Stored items
──────────────────────────────
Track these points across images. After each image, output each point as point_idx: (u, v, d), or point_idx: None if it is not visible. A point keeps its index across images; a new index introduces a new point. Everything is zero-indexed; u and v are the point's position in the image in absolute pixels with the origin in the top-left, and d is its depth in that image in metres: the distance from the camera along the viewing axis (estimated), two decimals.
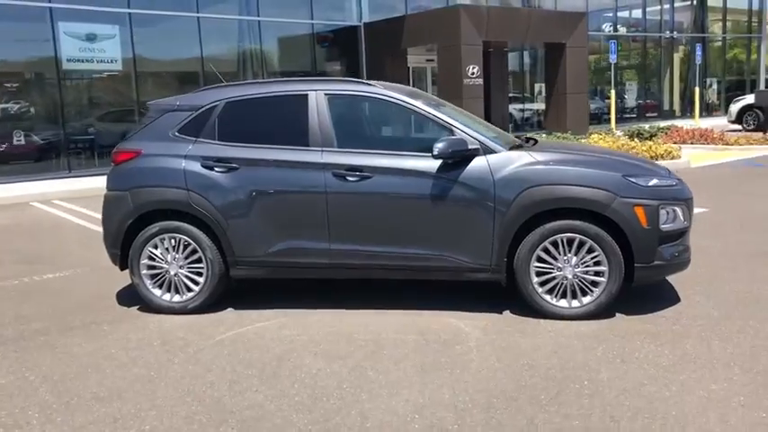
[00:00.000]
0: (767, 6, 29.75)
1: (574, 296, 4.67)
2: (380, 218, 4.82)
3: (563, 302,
──────────────────────────────
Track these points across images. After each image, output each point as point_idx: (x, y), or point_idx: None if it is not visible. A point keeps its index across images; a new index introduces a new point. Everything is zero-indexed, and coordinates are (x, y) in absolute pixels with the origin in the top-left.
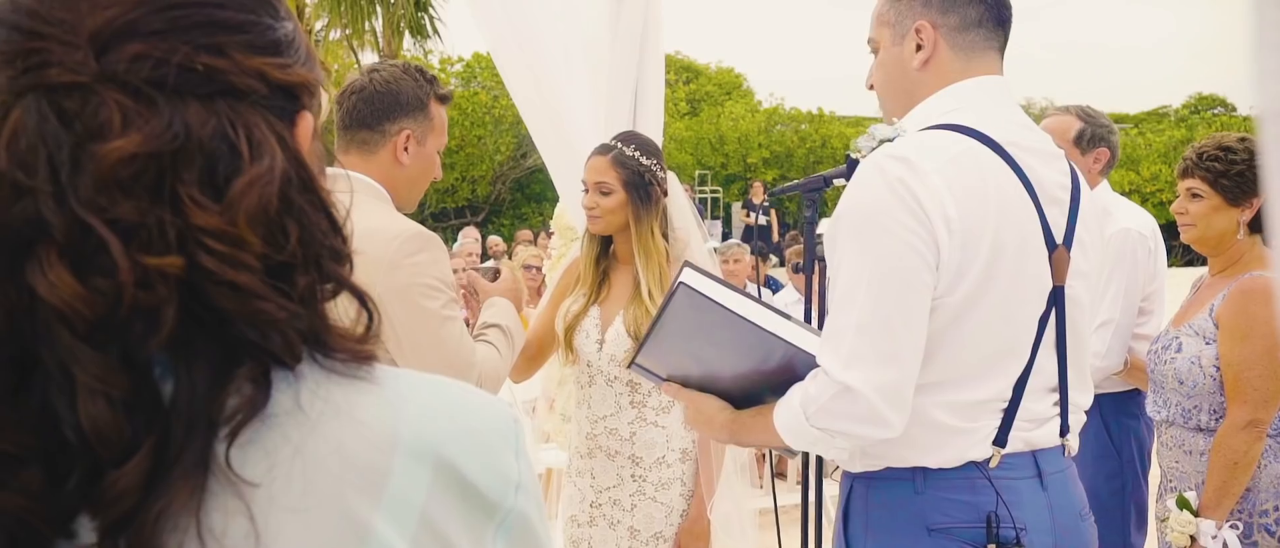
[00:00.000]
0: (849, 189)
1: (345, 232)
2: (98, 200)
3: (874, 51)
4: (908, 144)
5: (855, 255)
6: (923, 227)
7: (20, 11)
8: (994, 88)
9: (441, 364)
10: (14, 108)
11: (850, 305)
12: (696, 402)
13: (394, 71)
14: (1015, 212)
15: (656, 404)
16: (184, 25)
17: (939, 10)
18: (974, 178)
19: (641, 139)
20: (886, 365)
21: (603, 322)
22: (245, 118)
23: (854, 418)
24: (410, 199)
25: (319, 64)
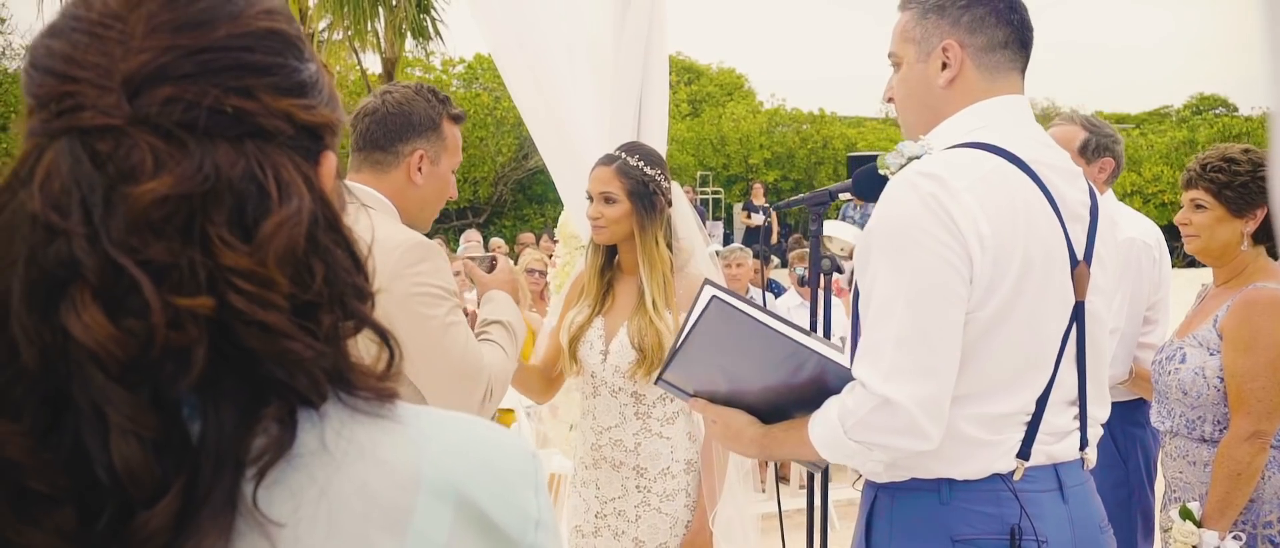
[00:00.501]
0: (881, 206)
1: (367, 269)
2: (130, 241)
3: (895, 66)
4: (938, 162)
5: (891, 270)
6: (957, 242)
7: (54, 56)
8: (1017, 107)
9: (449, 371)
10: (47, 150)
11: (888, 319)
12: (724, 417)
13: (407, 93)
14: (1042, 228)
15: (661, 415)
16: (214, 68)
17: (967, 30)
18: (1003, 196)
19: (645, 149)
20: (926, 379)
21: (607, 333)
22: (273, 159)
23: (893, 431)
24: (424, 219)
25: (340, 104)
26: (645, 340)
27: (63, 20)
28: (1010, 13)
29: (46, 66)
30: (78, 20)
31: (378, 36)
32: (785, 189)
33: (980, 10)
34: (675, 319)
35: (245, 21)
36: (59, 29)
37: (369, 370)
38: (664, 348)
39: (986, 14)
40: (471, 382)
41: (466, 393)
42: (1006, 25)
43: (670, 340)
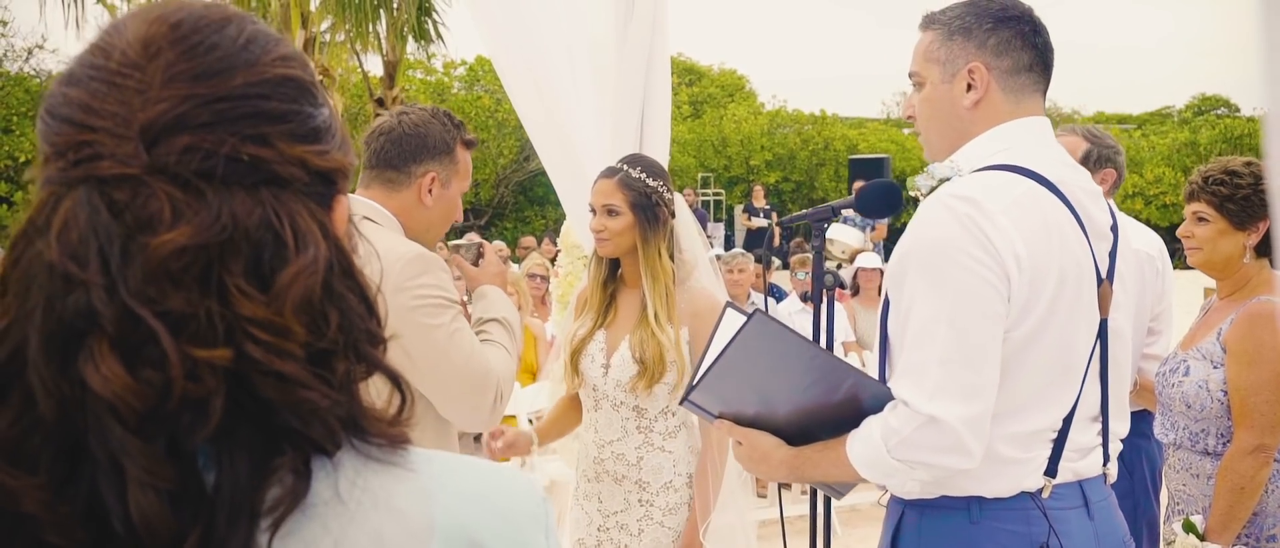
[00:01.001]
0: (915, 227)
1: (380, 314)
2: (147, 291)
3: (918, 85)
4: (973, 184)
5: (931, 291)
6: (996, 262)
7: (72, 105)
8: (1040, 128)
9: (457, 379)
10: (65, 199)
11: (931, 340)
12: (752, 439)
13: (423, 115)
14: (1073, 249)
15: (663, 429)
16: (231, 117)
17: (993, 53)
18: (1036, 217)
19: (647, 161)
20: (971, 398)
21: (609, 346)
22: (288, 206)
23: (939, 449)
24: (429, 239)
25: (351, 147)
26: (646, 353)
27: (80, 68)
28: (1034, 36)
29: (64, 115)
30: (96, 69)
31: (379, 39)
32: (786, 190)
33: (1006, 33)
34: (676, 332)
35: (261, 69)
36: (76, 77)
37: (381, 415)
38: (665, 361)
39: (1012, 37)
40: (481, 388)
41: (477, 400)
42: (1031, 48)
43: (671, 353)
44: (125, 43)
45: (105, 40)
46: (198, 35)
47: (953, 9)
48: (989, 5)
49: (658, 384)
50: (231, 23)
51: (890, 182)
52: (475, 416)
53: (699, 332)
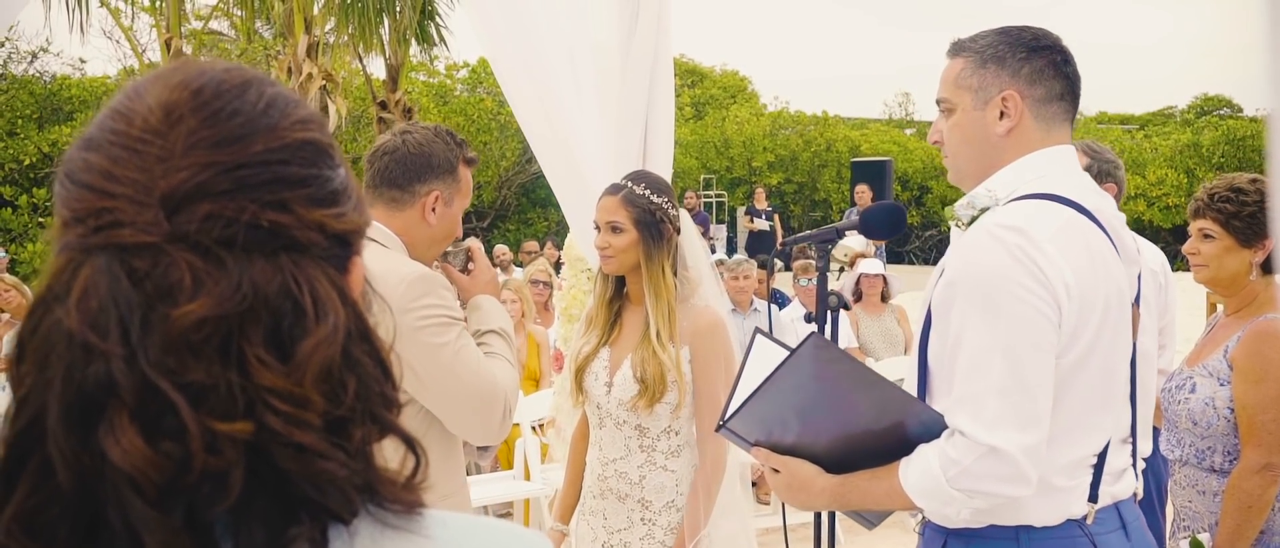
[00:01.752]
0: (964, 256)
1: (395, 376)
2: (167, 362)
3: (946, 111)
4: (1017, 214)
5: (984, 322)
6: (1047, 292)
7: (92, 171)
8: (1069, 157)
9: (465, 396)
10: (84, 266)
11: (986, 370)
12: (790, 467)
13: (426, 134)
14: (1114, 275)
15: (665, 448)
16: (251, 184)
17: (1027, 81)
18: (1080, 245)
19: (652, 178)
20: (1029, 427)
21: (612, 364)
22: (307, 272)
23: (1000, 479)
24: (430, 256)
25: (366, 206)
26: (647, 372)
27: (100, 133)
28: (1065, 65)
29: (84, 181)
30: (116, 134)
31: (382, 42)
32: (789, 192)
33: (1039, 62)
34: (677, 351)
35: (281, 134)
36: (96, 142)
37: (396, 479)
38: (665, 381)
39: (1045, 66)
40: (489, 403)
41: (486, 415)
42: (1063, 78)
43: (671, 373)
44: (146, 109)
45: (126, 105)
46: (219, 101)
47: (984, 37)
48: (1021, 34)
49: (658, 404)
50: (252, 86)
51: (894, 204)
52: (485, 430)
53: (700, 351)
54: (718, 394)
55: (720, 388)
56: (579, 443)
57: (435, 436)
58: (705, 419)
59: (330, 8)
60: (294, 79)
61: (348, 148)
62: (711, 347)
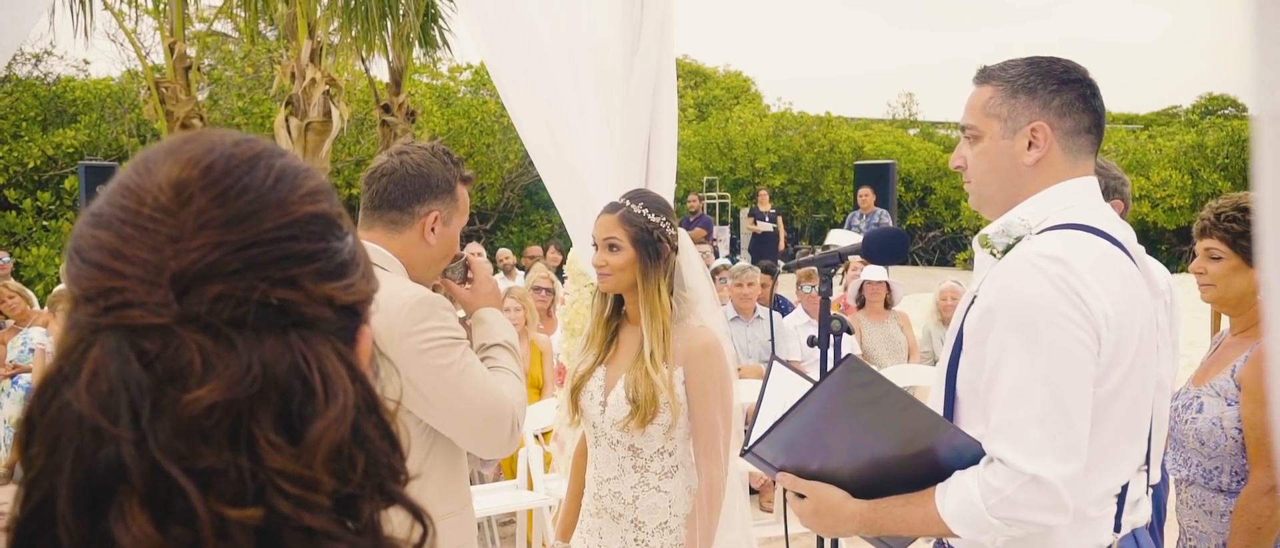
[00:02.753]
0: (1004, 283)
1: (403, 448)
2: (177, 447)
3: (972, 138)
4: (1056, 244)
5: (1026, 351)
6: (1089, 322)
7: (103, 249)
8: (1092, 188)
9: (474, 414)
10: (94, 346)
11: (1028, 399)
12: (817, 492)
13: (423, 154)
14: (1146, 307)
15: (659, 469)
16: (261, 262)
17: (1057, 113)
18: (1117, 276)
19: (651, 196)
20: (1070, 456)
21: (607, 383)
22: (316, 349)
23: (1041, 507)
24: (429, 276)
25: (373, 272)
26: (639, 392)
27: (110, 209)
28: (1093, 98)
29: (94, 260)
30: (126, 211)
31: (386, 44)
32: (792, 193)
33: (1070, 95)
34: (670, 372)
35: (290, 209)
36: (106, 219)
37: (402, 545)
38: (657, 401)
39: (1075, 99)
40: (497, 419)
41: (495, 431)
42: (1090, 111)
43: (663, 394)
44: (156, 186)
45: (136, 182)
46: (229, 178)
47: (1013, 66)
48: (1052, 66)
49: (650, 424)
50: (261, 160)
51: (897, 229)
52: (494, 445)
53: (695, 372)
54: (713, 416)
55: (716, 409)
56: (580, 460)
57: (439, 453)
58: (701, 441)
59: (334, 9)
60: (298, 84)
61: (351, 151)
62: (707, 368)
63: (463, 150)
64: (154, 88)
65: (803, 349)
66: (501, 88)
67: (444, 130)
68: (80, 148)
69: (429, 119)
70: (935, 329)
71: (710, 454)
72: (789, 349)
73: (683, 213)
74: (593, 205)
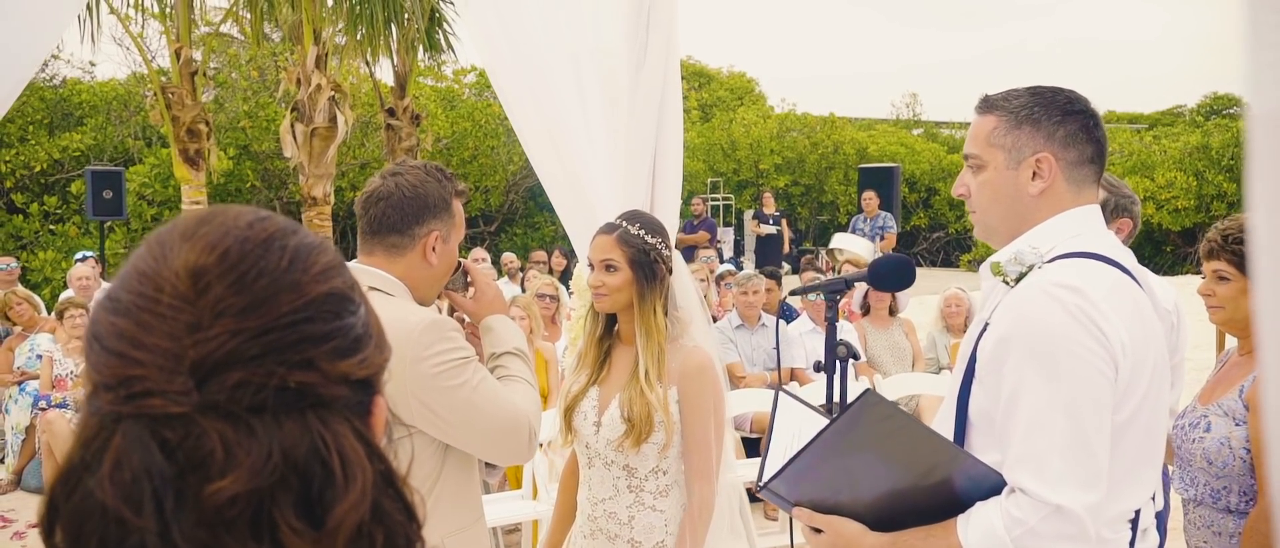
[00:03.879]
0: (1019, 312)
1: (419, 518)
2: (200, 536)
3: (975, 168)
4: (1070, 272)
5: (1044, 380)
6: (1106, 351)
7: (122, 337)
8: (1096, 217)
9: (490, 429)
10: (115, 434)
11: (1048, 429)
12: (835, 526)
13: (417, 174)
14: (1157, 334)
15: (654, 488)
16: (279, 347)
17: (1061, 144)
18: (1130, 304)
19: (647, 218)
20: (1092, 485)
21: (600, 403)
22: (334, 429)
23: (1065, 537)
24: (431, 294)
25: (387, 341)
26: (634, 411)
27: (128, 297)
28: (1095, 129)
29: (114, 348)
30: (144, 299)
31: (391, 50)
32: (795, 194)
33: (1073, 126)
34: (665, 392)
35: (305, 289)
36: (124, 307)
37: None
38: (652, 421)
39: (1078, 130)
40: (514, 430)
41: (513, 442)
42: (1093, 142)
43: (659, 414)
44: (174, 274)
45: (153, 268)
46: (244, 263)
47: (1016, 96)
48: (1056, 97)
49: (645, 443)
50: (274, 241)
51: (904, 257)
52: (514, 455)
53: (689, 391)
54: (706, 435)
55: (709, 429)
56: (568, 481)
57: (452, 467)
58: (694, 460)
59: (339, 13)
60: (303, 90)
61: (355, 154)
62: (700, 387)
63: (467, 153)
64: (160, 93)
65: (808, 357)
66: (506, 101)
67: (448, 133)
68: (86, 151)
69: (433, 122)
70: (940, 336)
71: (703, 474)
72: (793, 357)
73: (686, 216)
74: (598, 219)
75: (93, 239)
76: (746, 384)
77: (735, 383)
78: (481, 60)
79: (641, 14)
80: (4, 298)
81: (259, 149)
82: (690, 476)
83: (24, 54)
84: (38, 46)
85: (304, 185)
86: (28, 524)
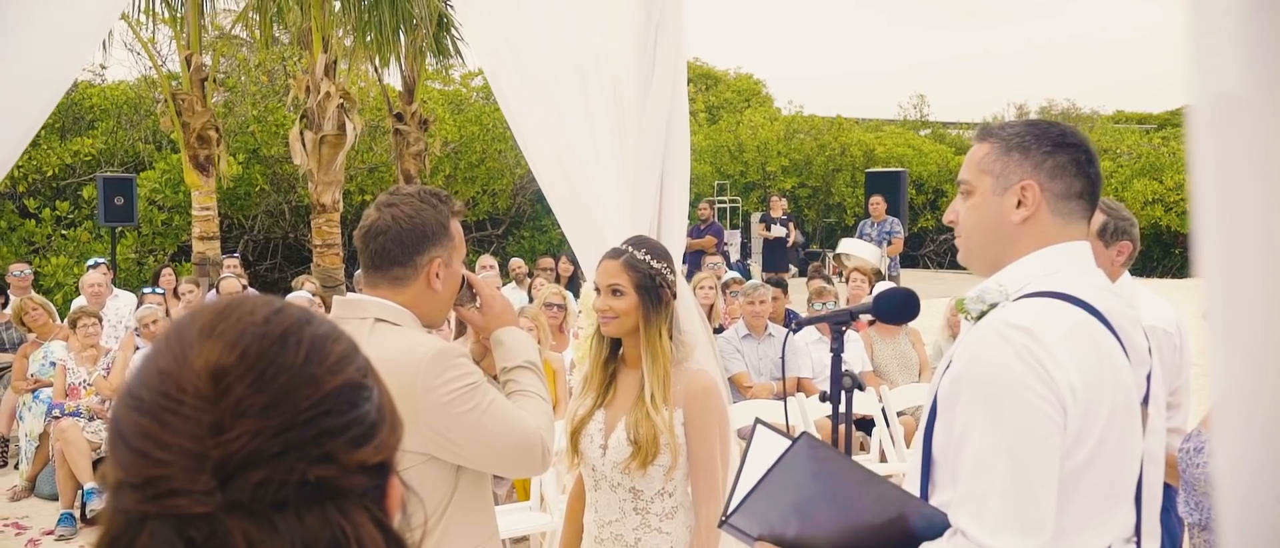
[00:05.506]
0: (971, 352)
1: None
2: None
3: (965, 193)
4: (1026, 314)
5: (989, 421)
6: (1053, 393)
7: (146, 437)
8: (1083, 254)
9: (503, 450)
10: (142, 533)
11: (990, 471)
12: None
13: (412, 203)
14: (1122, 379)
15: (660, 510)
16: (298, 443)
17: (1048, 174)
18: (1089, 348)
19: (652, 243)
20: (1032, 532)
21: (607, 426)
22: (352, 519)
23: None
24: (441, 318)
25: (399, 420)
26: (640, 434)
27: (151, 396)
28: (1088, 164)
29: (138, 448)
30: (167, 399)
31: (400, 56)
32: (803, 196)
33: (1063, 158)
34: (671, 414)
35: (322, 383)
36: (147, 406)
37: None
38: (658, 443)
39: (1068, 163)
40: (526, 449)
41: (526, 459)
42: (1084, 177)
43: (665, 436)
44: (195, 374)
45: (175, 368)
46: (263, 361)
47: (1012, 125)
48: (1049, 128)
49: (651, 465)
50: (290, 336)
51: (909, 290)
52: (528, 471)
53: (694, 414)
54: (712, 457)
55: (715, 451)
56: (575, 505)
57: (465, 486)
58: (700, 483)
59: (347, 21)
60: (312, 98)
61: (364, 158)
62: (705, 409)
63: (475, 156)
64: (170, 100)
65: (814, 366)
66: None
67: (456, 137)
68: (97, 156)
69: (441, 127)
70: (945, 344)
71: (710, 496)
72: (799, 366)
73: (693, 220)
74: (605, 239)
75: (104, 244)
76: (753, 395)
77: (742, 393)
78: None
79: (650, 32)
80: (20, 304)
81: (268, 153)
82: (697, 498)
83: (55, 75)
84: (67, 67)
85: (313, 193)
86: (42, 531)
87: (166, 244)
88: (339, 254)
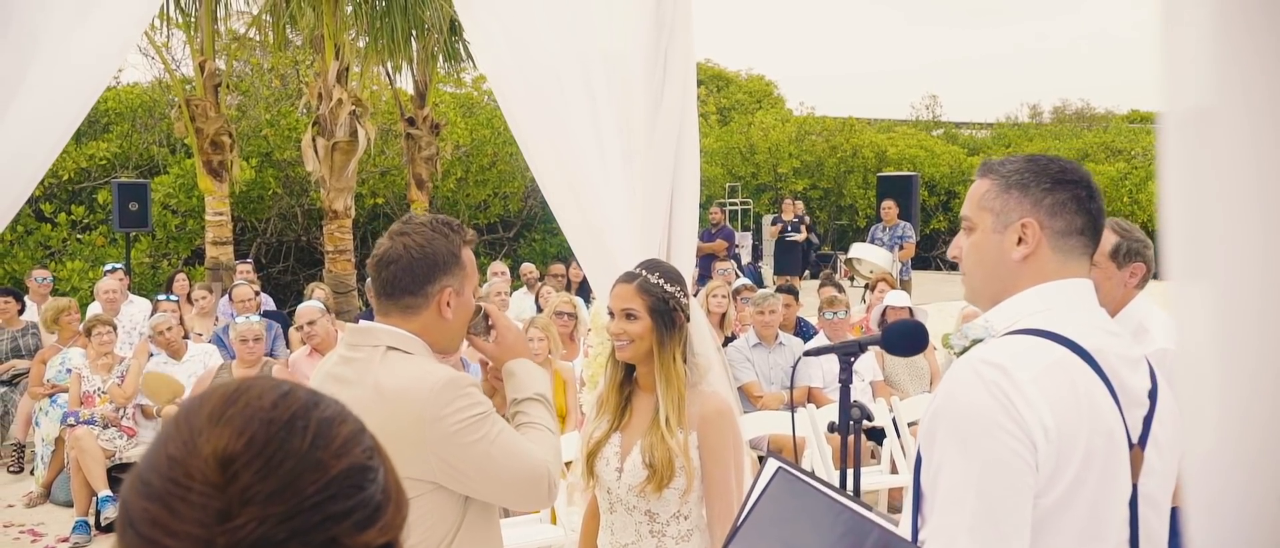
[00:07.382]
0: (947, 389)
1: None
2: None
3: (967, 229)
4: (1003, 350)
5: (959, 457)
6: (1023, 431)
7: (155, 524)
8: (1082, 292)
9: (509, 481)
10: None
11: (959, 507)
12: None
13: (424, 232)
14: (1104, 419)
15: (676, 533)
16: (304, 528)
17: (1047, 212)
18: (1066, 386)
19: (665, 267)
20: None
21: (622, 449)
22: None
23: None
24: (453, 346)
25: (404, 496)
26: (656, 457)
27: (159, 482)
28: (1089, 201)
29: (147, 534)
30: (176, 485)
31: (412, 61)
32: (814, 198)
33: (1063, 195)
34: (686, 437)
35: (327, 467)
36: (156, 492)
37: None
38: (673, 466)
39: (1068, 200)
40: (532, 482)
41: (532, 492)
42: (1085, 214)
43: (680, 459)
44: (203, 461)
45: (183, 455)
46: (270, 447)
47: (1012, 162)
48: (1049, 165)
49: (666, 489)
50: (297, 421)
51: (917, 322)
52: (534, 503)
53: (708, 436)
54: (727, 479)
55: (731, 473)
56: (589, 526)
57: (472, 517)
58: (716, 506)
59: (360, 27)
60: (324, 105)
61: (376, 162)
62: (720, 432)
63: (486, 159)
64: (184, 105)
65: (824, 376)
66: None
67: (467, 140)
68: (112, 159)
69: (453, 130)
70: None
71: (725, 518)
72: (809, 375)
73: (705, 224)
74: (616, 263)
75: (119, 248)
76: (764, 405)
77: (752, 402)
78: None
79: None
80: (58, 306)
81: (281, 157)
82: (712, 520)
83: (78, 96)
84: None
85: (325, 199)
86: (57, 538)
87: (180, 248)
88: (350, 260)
──────────────────────────────
▸ **PROBLEM TO WORK ON**:
When you reach the line with "[00:00.501]" in the records above, start writing out lines exactly, and stop once the line with "37: (369, 370)" has been written; include nothing else.

▸ **RESPONSE**:
[00:00.501]
0: (881, 206)
1: (367, 269)
2: (130, 241)
3: (895, 66)
4: (938, 162)
5: (891, 270)
6: (957, 242)
7: (54, 56)
8: (1017, 107)
9: (449, 371)
10: (47, 150)
11: (888, 319)
12: (724, 417)
13: (407, 93)
14: (1042, 228)
15: (661, 415)
16: (214, 68)
17: (967, 30)
18: (1003, 196)
19: (645, 149)
20: (926, 379)
21: (607, 333)
22: (273, 159)
23: (893, 431)
24: (424, 219)
25: (340, 104)
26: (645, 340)
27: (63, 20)
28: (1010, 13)
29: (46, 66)
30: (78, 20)
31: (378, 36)
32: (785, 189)
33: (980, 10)
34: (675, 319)
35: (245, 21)
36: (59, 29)
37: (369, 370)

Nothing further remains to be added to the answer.